Her head tipped to the side and she scooted closer. “You hear what in your head?”
“Our conversation. You telling me to end it with Elliott. You advising me that his getting us kidnapped was a concrete wall you can’t scale when it comes to love. Me telling you—”
“Stop it,” she interrupted, squeezing my thigh.
“I think that’s it, sweetie. I think that was why I couldn’t forgive myself even though you and Tack never blamed me. I think it’s because I play that conversation over and over in my head and it reminds me there was something that needed to be forgiven,” I admitted.
“Honey, you didn’t kidnap and stab me and you have to find some way to get that straight. I don’t know how to stop you playing that conversation in your head,” she stated. “I just know, together, Lanie, we have to find a way to do that.”

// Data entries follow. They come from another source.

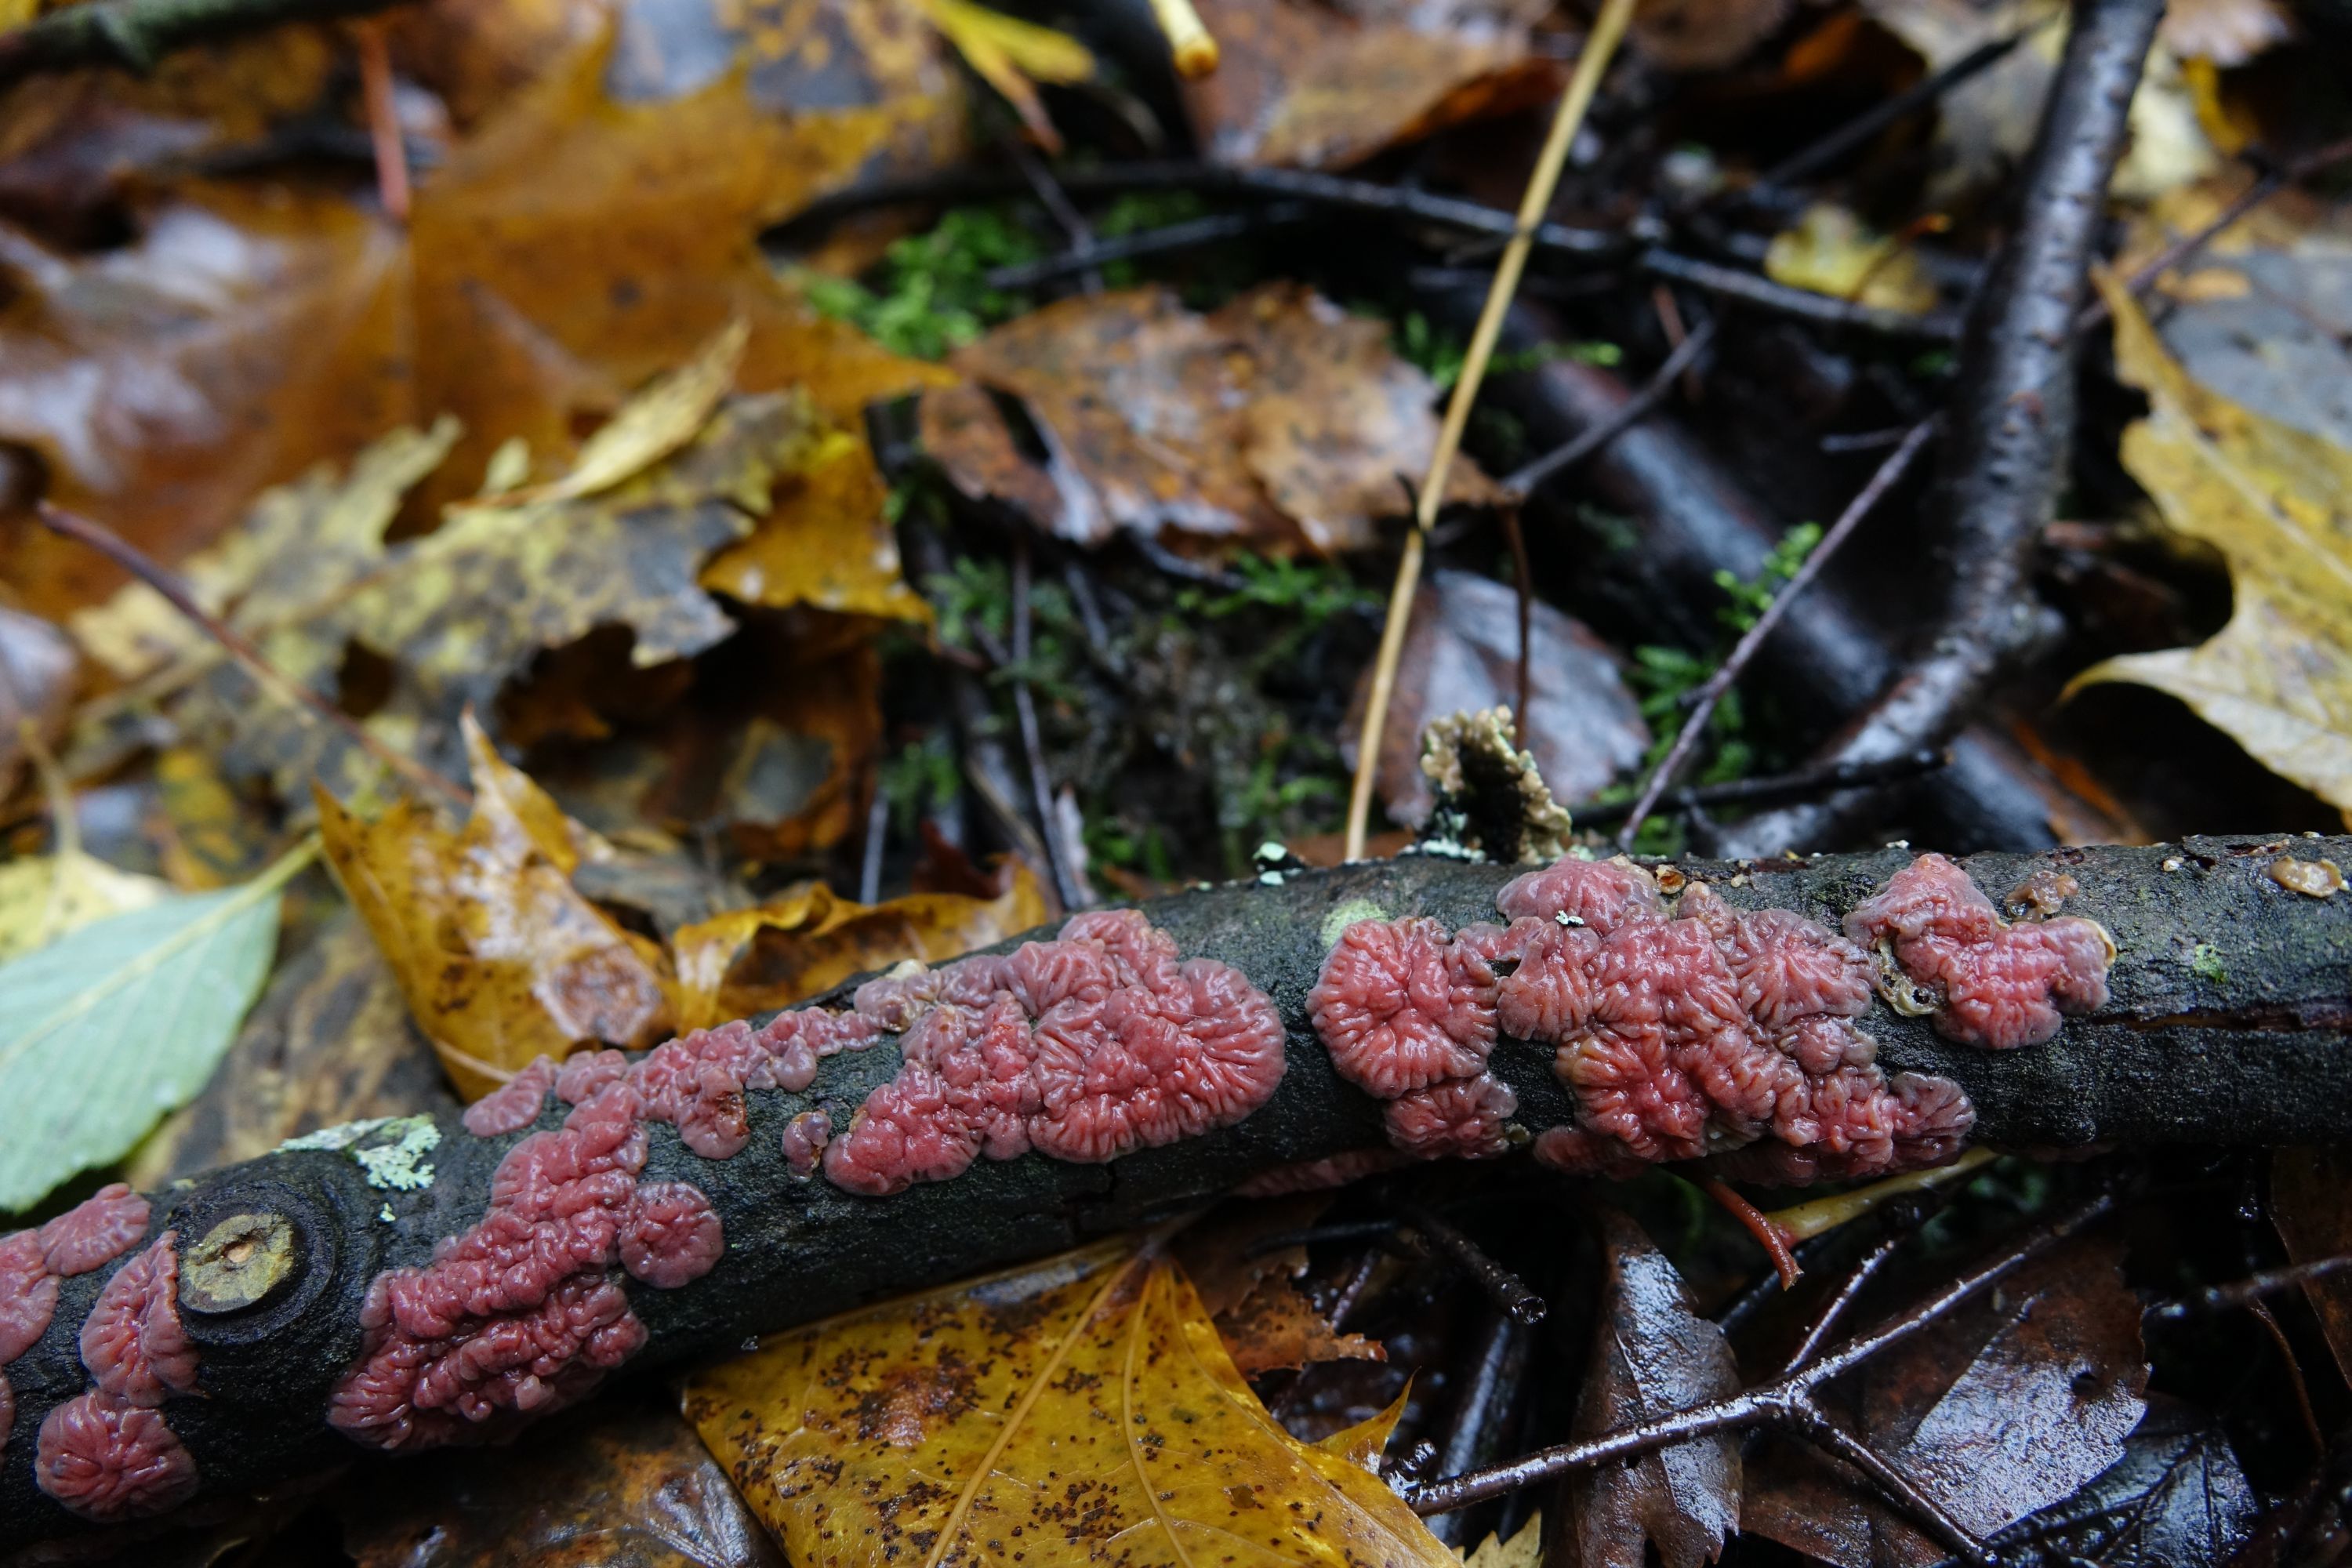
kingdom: Fungi
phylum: Basidiomycota
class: Agaricomycetes
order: Corticiales
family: Vuilleminiaceae
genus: Cytidia
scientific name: Cytidia salicina
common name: Scarlet splash
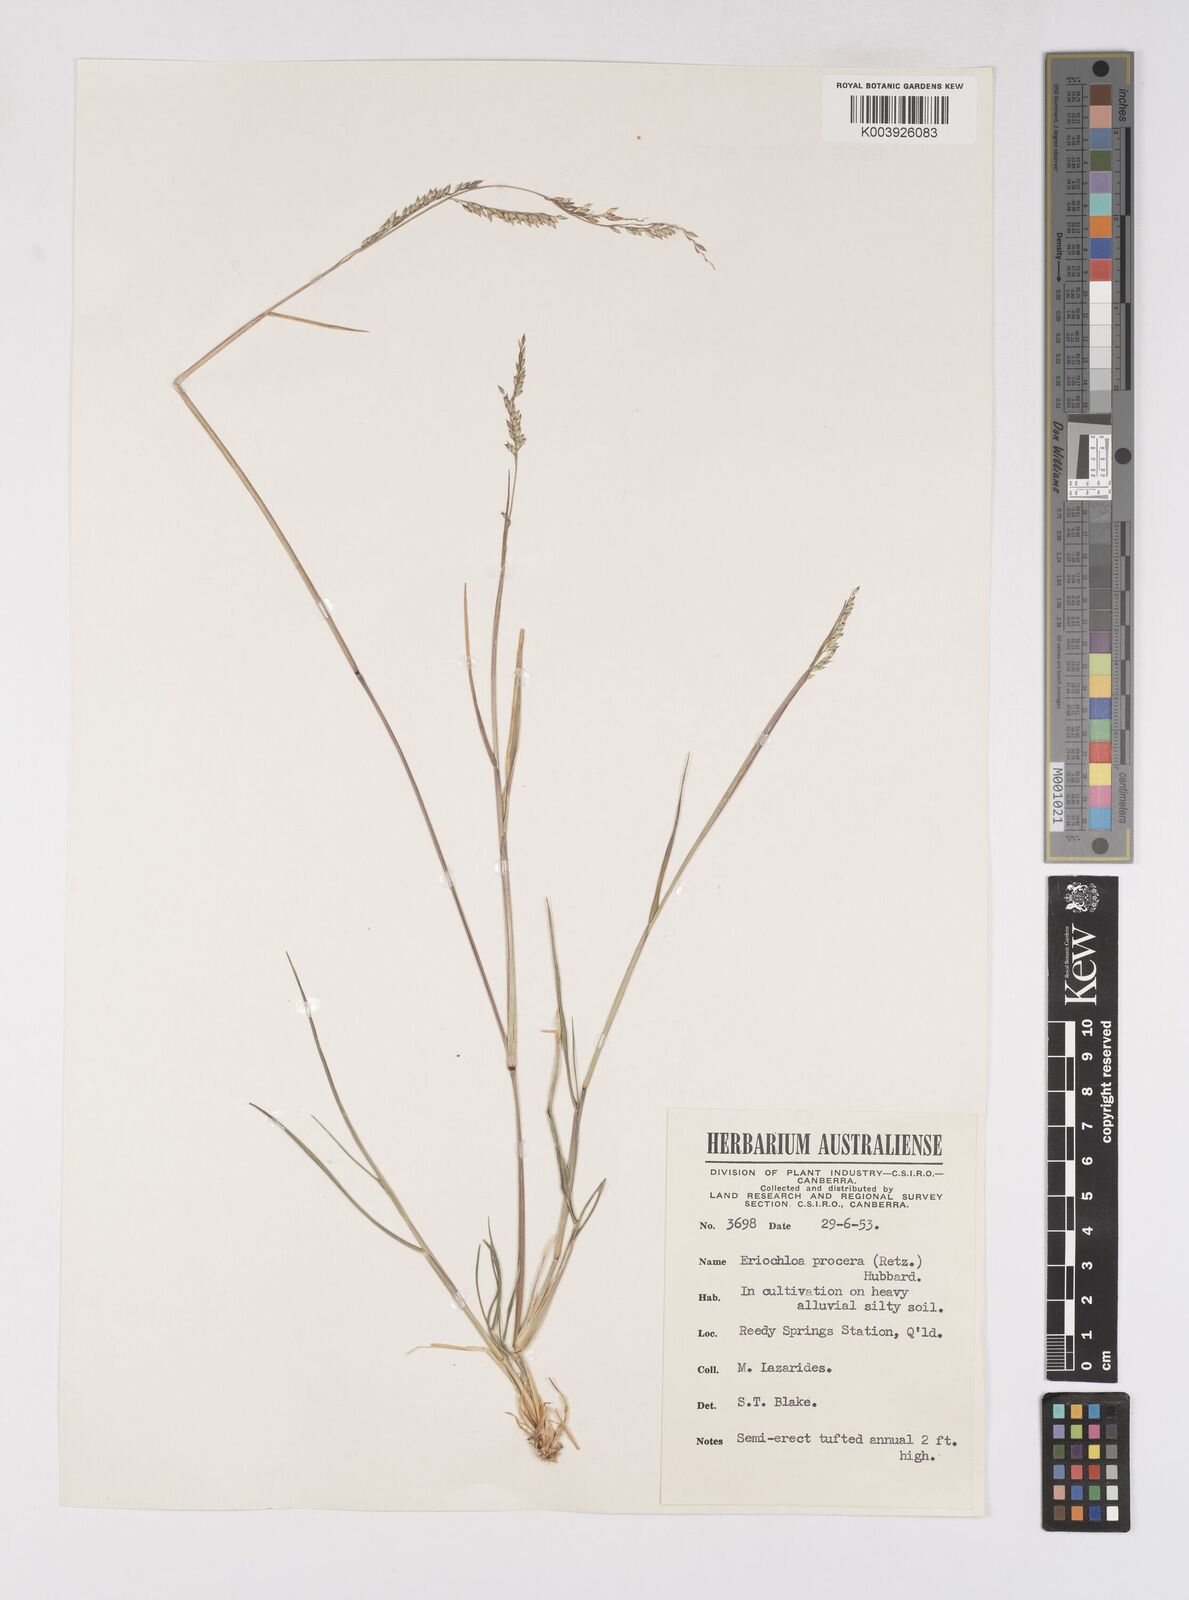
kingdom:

I took a sip of wine, my way of being noncommittal. I couldn’t tell her we could do that, since I hadn’t been able to do it for seven years. With this, I’d taken a big step. Who knew how long it would take me to get to the next one.
The day after the break with Hop, I’d called her and told her I was ready to do this. Not surprisingly, she’d told me to tell her when and where and she’d be there.
I gave her the when and where and last night, sleeping at home again, I waited for Hop to show or call.